🤖 AI Summary
This study addresses the challenge of evaluating end-to-end performance in AI interview systems employing cascaded speech-to-text (STT), large language model (LLM), and text-to-speech (TTS) components. Leveraging 300,000 real-world interviews, we propose the first automated, multimodal dialogue evaluation framework tailored for voice-based AI interviews. Methodologically, we introduce an LLM-as-a-Judge paradigm to uniformly quantify dialogue quality, technical accuracy, and psychometric validity of competency assessment.
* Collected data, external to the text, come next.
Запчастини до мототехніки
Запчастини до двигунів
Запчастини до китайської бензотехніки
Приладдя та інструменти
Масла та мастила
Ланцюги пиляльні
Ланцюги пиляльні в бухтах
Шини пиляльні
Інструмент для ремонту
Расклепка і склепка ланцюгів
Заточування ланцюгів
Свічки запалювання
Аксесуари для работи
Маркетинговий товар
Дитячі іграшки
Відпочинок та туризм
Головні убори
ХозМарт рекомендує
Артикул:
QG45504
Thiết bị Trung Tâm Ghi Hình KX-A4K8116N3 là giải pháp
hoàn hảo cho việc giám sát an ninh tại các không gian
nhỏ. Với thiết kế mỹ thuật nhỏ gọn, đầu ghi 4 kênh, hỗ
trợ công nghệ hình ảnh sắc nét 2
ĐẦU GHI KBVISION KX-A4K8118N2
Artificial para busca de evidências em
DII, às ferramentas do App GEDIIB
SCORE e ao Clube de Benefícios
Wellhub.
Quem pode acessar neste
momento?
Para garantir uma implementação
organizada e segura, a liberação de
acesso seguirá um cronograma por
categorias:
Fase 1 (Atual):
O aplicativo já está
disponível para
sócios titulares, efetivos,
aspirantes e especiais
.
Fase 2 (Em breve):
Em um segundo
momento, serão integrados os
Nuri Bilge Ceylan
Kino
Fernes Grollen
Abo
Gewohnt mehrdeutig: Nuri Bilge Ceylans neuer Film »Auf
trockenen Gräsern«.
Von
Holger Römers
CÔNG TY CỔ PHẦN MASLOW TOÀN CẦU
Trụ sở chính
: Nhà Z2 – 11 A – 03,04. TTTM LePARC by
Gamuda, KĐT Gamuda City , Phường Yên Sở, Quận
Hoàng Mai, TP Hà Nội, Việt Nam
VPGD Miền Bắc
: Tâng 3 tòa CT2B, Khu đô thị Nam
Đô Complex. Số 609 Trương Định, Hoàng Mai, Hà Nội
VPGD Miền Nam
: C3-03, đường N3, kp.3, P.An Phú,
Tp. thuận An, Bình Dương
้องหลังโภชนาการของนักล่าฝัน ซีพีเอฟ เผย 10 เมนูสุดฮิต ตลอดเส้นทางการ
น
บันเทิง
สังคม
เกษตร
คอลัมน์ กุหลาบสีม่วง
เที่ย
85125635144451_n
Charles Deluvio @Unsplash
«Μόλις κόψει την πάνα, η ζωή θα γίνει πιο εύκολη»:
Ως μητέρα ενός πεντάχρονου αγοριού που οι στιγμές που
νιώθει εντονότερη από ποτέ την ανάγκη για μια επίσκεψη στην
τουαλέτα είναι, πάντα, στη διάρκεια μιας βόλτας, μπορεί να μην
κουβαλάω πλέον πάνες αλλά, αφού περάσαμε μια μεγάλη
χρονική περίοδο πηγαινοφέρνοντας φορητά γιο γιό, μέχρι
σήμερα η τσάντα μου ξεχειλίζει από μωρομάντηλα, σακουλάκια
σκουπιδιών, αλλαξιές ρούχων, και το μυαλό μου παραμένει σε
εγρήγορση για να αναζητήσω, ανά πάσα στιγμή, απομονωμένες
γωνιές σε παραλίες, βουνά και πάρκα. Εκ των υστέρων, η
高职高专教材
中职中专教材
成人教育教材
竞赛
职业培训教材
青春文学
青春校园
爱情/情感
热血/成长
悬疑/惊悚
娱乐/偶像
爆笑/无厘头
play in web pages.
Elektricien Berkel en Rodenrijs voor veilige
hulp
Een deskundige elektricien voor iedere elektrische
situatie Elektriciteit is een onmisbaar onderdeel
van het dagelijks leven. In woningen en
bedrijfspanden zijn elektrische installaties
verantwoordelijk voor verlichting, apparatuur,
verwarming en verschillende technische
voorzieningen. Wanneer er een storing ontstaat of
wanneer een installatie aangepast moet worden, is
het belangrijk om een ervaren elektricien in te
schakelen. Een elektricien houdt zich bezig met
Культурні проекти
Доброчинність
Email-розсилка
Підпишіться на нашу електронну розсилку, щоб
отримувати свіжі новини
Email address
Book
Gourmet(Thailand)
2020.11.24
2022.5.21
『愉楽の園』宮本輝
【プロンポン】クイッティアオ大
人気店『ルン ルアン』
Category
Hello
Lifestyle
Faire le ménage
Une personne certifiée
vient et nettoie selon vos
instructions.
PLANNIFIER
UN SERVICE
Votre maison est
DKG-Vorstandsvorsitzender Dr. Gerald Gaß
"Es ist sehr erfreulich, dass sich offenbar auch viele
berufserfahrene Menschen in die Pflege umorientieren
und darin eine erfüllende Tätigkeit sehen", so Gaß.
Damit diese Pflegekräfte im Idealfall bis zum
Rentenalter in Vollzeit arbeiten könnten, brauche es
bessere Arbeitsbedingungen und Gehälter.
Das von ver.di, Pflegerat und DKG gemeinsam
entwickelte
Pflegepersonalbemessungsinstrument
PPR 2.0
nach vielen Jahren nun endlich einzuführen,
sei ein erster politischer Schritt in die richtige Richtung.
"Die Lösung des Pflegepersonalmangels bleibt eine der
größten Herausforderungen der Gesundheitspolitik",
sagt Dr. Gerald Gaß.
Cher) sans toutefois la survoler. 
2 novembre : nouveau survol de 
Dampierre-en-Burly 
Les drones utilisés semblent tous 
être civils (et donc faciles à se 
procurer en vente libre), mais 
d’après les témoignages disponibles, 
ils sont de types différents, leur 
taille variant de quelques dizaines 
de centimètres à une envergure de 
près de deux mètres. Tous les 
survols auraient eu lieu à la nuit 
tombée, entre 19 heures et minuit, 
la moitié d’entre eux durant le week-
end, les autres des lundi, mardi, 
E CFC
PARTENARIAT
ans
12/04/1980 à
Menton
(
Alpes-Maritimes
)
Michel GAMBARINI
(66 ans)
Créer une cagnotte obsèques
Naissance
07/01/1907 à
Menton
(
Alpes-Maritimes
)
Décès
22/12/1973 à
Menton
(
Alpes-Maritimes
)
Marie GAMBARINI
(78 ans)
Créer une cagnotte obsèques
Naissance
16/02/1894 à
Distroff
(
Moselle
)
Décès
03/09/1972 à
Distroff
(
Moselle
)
Experimental results show that the Google STT–GPT-4.1 pipeline significantly outperforms alternatives across multiple objective metrics; however, objective scores exhibit only weak correlation with user satisfaction—highlighting the critical role of non-technical factors such as interaction naturalness and feedback latency. Our contributions include: (1) empirical validation of optimization pathways for cascaded architectures; (2) a human-centered evaluation methodology that jointly prioritizes technical robustness and experiential design; and (3) a reusable, open framework for multimodal conversational AI assessment.
📝 Abstract
Voice-based conversational AI systems increasingly rely on cascaded architectures combining speech-to-text (STT), large language models (LLMs), and text-to-speech (TTS) components. However, systematic evaluation of different component combinations in production settings remains understudied. We present a large-scale empirical comparison of STT x LLM x TTS stacks using data from over 300,000 AI-conducted job interviews. We develop an automated evaluation framework using LLM-as-a-Judge to assess conversational quality, technical accuracy, and skill assessment capabilities. Our analysis of four production configurations reveals that Google STT paired with GPT-4.1 significantly outperforms alternatives in both conversational and technical quality metrics. Surprisingly, we find that objective quality metrics correlate weakly with user satisfaction scores, suggesting that user experience in voice-based AI systems depends on factors beyond technical performance. Our findings provide practical guidance for selecting components in multimodal conversational AI systems and contribute a validated evaluation methodology for voice-based interactions.